Please show each line of the items below that contains the word "object", copied in full. Case counts.

───

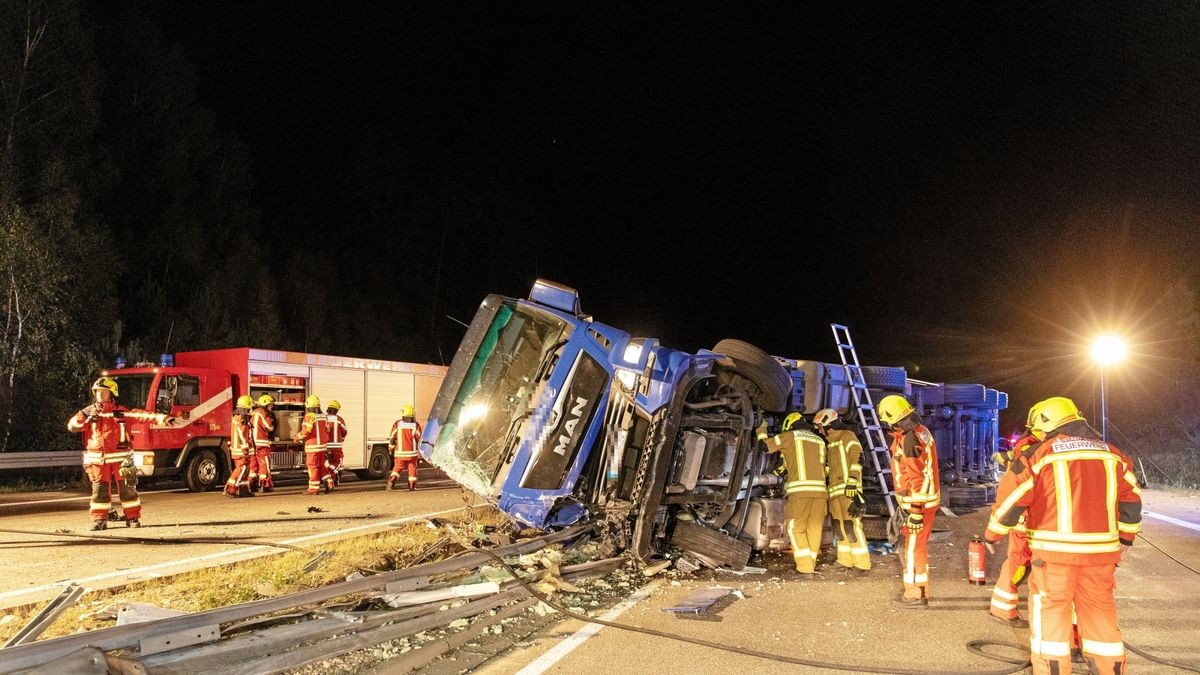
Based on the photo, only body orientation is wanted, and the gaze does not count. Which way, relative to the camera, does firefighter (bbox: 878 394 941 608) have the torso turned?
to the viewer's left

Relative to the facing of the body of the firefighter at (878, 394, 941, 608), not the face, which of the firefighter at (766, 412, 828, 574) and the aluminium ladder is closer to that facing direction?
the firefighter

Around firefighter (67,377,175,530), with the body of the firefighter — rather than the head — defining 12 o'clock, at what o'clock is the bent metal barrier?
The bent metal barrier is roughly at 12 o'clock from the firefighter.

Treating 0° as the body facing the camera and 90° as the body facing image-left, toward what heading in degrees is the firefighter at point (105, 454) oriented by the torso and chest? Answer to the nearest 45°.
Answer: approximately 0°

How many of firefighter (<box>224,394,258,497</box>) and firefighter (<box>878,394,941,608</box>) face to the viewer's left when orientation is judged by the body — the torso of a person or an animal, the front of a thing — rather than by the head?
1

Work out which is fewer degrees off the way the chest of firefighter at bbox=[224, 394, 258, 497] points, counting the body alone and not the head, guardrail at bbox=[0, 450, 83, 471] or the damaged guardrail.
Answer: the damaged guardrail

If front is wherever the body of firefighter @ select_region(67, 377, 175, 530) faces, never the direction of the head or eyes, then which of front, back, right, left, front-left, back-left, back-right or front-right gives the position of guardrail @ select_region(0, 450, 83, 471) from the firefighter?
back
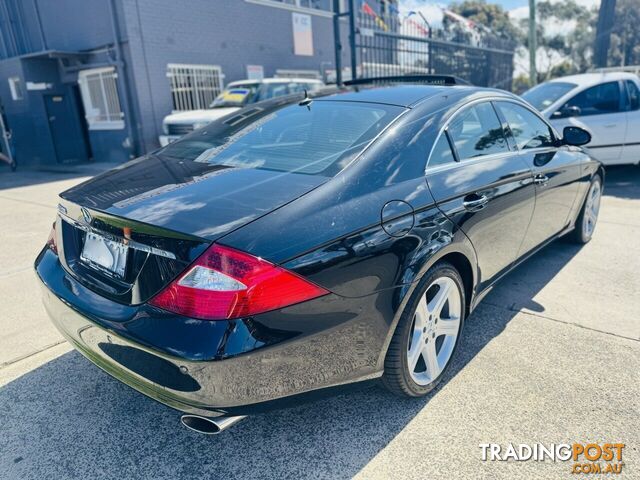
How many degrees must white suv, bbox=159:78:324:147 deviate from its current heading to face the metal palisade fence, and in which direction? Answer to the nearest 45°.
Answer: approximately 180°

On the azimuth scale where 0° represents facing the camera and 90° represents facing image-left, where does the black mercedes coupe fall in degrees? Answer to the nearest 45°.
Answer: approximately 225°

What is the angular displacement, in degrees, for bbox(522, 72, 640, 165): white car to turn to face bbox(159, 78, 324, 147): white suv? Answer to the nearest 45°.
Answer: approximately 45° to its right

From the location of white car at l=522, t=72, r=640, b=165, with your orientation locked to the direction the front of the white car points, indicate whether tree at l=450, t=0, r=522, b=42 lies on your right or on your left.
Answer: on your right

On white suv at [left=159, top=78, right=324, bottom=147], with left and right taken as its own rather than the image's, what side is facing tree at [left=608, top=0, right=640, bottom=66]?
back

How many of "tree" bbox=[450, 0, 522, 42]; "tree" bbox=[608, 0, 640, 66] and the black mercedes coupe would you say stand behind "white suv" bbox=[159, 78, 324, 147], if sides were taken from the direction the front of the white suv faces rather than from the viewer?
2

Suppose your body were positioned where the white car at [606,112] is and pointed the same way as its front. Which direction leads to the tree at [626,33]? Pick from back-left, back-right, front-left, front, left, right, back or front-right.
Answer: back-right

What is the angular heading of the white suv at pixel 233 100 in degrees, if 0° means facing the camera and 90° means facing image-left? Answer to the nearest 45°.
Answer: approximately 45°

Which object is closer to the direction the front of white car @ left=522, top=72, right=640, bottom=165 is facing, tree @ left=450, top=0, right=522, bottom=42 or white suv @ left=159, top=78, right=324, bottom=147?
the white suv

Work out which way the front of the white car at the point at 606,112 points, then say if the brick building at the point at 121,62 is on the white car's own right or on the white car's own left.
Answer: on the white car's own right

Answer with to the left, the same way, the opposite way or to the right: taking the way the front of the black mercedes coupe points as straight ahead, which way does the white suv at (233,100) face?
the opposite way

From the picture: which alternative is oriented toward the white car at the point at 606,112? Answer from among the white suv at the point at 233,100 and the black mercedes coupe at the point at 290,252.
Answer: the black mercedes coupe

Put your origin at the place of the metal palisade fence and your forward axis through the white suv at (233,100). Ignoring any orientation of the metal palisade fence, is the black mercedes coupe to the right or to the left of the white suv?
left
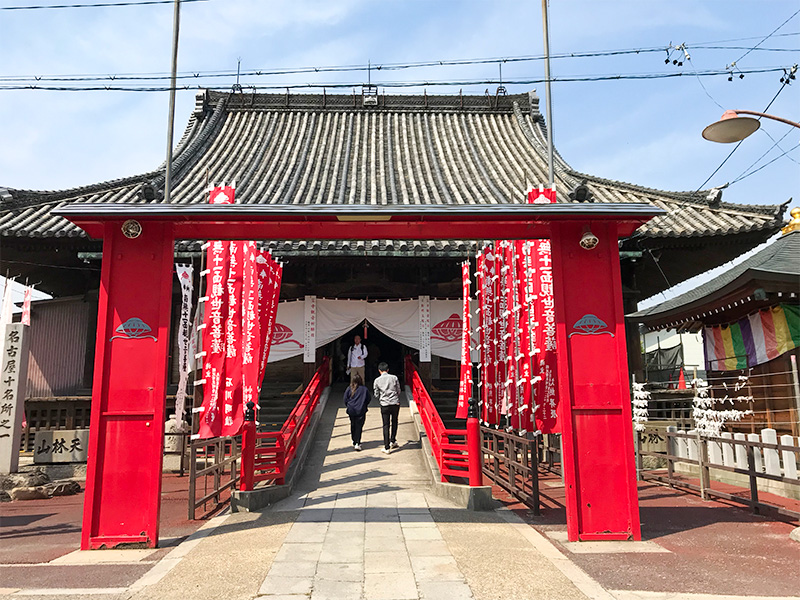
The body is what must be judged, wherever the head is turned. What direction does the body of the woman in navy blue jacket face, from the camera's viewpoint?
away from the camera

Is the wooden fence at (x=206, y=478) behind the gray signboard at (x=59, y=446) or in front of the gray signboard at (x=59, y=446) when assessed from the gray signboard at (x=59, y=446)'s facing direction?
in front

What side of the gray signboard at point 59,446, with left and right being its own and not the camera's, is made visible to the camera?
front

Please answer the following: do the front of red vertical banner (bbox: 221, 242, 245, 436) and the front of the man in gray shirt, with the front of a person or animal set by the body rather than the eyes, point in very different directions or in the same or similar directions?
very different directions

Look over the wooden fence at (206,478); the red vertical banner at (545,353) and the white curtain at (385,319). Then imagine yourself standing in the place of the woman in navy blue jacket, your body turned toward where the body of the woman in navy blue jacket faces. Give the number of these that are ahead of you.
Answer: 1

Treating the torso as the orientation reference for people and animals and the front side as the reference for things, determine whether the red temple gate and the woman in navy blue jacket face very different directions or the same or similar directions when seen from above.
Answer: very different directions

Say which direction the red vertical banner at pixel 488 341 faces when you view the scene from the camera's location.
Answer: facing the viewer

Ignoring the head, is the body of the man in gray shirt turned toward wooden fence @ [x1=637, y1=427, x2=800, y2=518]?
no

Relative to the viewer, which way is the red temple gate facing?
toward the camera

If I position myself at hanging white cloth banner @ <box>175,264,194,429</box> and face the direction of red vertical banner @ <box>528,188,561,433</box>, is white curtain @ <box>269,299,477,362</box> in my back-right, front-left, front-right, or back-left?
front-left

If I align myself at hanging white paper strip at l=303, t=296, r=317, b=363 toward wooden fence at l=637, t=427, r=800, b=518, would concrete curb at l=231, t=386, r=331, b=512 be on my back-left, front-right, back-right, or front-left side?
front-right

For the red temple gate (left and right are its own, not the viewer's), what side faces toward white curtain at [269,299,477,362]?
back
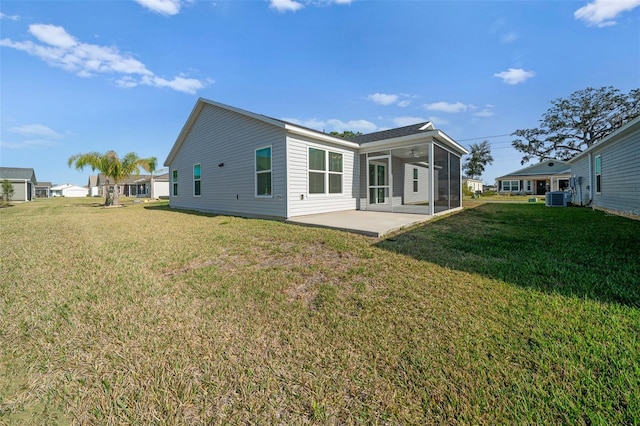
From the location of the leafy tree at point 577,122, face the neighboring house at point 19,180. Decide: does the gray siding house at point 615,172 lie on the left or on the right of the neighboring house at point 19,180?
left

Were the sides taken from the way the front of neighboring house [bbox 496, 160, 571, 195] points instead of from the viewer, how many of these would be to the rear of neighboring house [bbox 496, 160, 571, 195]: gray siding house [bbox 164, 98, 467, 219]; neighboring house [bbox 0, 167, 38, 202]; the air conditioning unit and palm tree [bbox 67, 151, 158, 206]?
0

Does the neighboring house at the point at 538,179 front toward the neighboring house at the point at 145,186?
no

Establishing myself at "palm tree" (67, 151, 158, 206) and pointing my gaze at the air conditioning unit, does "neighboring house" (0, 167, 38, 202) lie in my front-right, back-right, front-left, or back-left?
back-left

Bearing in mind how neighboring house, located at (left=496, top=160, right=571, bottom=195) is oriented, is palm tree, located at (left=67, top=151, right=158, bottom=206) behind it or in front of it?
in front

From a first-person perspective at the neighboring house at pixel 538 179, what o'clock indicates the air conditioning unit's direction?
The air conditioning unit is roughly at 12 o'clock from the neighboring house.

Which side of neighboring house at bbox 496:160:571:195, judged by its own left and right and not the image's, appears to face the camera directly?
front

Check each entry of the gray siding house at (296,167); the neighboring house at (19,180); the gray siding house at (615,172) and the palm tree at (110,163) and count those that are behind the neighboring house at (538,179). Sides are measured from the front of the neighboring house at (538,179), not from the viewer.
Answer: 0

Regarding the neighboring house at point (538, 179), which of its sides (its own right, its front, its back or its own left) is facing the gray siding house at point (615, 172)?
front

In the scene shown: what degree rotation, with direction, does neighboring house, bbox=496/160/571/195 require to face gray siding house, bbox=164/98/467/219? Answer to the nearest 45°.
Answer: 0° — it already faces it

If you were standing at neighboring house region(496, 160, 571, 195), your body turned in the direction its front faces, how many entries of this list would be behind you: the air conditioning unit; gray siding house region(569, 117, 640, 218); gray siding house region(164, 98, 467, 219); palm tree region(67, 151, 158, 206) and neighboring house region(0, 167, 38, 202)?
0
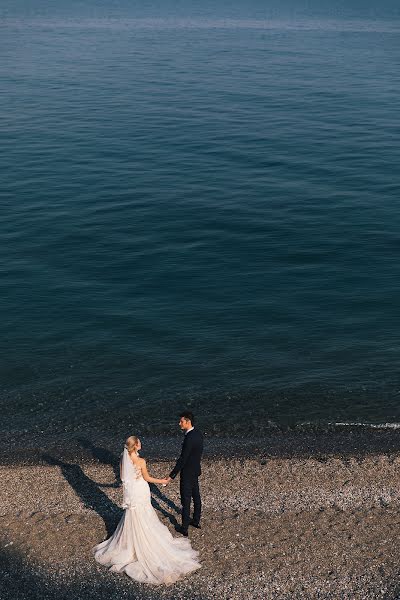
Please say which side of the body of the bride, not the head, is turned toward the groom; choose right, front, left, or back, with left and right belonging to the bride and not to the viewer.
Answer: front

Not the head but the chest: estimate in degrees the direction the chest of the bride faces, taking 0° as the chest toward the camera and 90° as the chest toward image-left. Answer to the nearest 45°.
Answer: approximately 225°

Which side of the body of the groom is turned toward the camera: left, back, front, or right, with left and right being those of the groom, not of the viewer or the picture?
left

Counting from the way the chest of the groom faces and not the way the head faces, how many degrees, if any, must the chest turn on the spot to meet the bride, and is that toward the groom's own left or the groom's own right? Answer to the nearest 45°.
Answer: approximately 45° to the groom's own left

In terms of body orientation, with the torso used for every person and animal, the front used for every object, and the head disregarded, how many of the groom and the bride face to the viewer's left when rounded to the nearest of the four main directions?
1
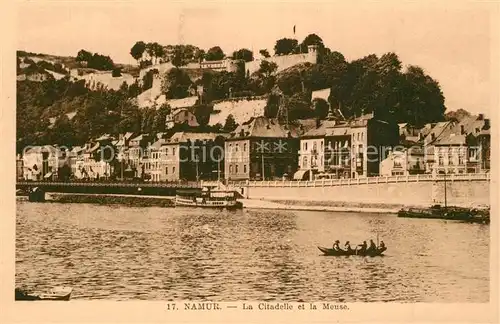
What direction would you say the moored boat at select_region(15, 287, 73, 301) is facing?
to the viewer's right

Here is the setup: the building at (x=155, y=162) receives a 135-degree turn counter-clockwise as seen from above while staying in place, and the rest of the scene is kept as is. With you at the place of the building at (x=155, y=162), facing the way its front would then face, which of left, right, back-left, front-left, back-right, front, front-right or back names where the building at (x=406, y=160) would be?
front-right

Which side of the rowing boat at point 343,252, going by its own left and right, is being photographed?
left

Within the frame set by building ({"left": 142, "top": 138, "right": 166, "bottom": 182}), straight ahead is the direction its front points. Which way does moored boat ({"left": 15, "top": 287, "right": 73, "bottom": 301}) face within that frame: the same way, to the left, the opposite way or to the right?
to the left
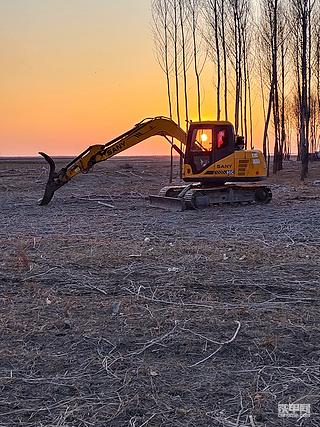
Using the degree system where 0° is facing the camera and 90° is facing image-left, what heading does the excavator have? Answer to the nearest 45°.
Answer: approximately 90°
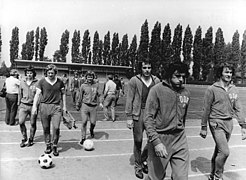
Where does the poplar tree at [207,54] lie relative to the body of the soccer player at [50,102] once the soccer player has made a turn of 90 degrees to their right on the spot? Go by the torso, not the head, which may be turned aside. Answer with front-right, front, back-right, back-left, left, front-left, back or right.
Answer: back-right

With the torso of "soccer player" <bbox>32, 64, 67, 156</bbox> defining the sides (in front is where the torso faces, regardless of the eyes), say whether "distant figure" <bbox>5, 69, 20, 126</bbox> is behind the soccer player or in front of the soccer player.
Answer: behind

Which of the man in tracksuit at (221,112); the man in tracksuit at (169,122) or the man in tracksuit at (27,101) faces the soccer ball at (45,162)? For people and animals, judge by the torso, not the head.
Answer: the man in tracksuit at (27,101)

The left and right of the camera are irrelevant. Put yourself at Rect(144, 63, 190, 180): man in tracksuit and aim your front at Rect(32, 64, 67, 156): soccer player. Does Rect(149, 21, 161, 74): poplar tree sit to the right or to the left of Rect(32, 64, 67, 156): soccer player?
right

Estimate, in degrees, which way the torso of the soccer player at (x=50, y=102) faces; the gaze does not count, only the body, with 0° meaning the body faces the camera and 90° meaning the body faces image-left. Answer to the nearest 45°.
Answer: approximately 0°

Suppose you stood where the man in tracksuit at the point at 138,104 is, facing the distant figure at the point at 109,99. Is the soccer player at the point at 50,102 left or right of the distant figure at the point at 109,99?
left

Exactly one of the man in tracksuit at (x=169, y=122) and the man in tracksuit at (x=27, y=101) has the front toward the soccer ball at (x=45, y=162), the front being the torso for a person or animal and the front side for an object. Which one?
the man in tracksuit at (x=27, y=101)

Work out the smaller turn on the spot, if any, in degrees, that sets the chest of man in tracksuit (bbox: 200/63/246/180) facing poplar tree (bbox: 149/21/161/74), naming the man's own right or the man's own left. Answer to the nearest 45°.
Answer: approximately 135° to the man's own left

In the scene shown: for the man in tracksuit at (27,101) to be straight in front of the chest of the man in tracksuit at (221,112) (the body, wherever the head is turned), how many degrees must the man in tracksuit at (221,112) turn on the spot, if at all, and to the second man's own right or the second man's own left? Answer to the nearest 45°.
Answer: approximately 135° to the second man's own right

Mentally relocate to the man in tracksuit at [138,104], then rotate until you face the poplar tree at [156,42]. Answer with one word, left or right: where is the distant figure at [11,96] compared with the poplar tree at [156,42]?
left
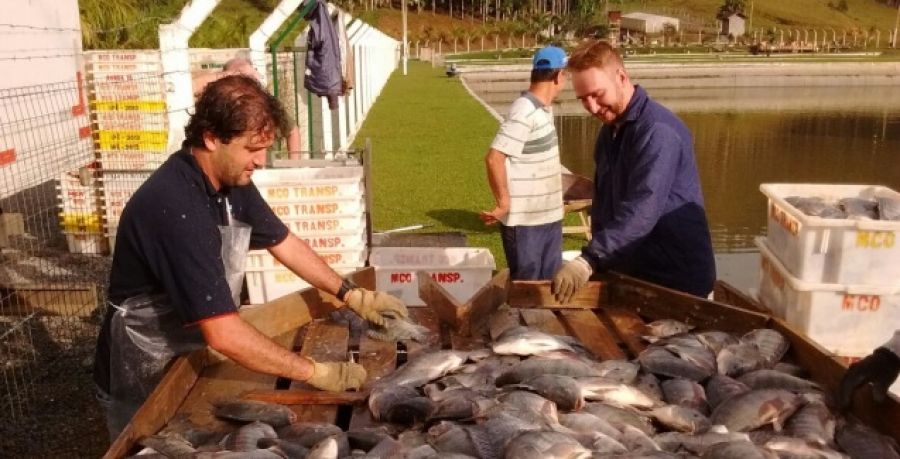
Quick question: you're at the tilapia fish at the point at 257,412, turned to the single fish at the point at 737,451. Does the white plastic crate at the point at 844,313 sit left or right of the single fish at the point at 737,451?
left

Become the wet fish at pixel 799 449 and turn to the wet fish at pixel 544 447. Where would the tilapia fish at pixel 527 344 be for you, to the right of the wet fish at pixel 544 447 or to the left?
right

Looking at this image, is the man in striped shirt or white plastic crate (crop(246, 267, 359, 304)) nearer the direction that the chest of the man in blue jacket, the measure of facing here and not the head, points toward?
the white plastic crate

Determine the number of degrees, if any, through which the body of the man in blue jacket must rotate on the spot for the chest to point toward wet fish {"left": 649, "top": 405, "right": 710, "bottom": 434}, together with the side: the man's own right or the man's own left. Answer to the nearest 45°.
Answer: approximately 45° to the man's own left

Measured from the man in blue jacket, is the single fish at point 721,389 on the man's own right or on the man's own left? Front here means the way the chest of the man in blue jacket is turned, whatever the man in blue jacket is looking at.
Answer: on the man's own left

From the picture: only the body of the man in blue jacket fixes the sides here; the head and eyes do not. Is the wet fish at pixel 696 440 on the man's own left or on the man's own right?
on the man's own left

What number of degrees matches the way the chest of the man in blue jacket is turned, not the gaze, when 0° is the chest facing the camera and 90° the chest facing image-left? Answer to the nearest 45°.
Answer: approximately 45°

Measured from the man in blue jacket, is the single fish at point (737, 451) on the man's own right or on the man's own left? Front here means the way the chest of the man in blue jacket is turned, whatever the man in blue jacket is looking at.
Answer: on the man's own left

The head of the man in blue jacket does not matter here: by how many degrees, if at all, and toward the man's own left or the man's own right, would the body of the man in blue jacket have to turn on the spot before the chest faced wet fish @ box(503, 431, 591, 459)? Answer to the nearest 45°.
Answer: approximately 45° to the man's own left
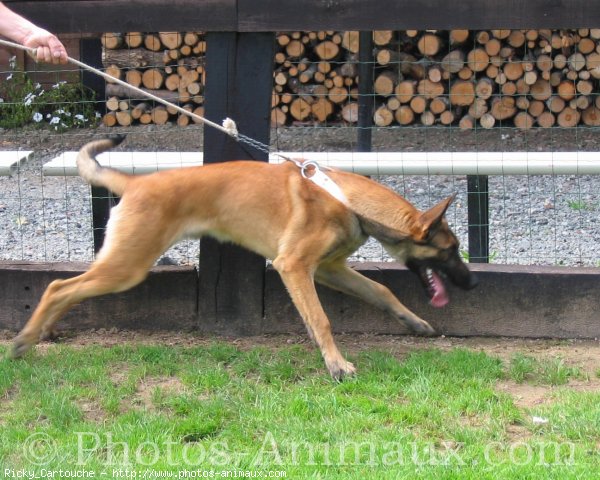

───

▶ **Task solution**:
Which object is closer to the direction the front of white car @ left=522, top=72, right=640, bottom=165 is facing, tree @ left=450, top=0, right=522, bottom=42 or white suv @ left=159, top=78, right=324, bottom=147?
In terms of body orientation, with the torso used for every person and animal, the front used for every object, and the head disregarded, how many of the groom and the bride face to the viewer's left when rounded to the nearest of the four main directions?
Exactly one of the man in tracksuit at (x=169, y=122) and the man in tracksuit at (x=27, y=101) has the front toward the soccer ball at (x=45, y=162), the front being the torso for a person or animal and the front side for an object. Which one?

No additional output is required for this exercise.